Philippines approves warning labels for cigarette packaging
MANILA, Philippines — Philippine President Benigno Aquino III, a known smoker, has signed a law requiring tobacco companies to put graphic health warnings on cigarette packs in a country where tens of thousands of people die every year from tobacco-linked diseases, an official said Sunday.
Aquino signed the law Friday “to effectively instil health consciousness through graphic health warnings on tobacco products,” presidential spokesman Herminio Coloma said. With the law, the Philippines joins more than 40 other nations and territories that have adopted similar regulations and brought the battle against smoking to the cover of cigarette packs.
Research has suggested the warnings have prompted some to quit smoking, but the World Health Organization estimates nearly six million people continue to die globally each year from smoking-related causes. The tobacco industry has fought government efforts to introduce or increase the size of graphic warnings in some countries.
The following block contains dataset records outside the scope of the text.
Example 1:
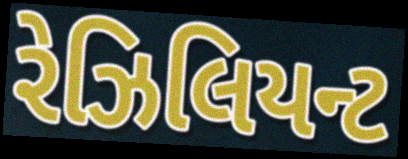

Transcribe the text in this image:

રેઝિલિયન્ટ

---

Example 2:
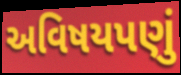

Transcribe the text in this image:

અવિષયપણું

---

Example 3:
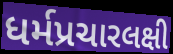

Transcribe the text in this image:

ધર્મપ્રચારલક્ષી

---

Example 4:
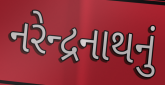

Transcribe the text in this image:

નરેન્દ્રનાથનું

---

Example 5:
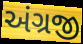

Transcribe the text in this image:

અંગ્રજી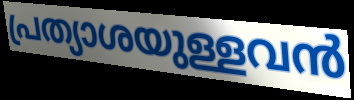
പ്രത്യാശയുള്ളവൻ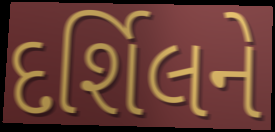
દર્શિલને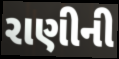
રાણીની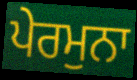
ਪੇਰਮੁਨਾ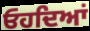
ਓਹਦਿਆਂ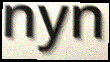
nyn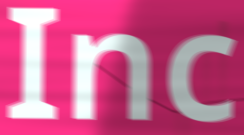
IncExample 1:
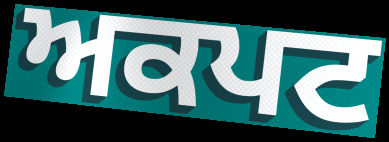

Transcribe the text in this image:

ਅਕਪਟ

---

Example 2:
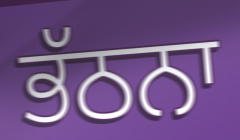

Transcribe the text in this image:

ਭੱਠਨਾ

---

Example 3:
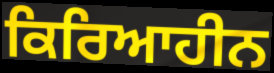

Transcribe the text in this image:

ਕਿਰਿਆਹੀਨ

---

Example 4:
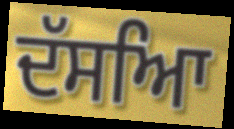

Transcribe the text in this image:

ਦੱਸਆਿ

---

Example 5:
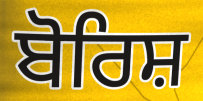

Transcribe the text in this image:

ਬੋਰਿਸ਼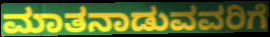
ಮಾತನಾಡುವವರಿಗೆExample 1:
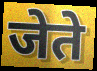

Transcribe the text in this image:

जेते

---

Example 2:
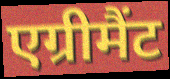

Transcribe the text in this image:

एग्रीमैंट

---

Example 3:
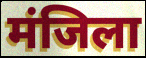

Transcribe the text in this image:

मंजिला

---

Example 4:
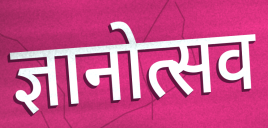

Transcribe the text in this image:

ज्ञानोत्सव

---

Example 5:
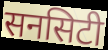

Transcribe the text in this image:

सनसिटीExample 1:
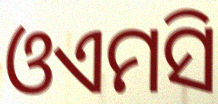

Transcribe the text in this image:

ଓଏମସି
The law was not immediately made public, but legislation approved by lawmakers last month required 50 per cent of the bottom of cigarette packs, front and back, to be covered by graphic pictures and illustrations of smoking hazards such as damaged lungs and throats.
Anti-tobacco advocates cautiously welcomed the law.
Ever Rojas, a laryngeal cancer survivor who heads an anti-tobacco group in the Philippines, said the law would discourage would-be smokers and reduce tobacco consumption, but added it was a compromise that also accommodated concerns of tobacco companies.
“It’s like seeing poison on a pack,” Rojas said. “This will save many from smoking, especially the young.”
He called for vigilance, say- ing there were provisions in the law that may allow tobacco companies to interfere in its enforcement.
The Philippines is a tobacco producer and smoking haven, with one of Asia’s highest smoking rates. It had some of the lowest prices for tobacco products before a “sin tax” law took effect last year.
A recent Department of Health-commissioned survey indicated the law helped reduce smoking among poor and young people.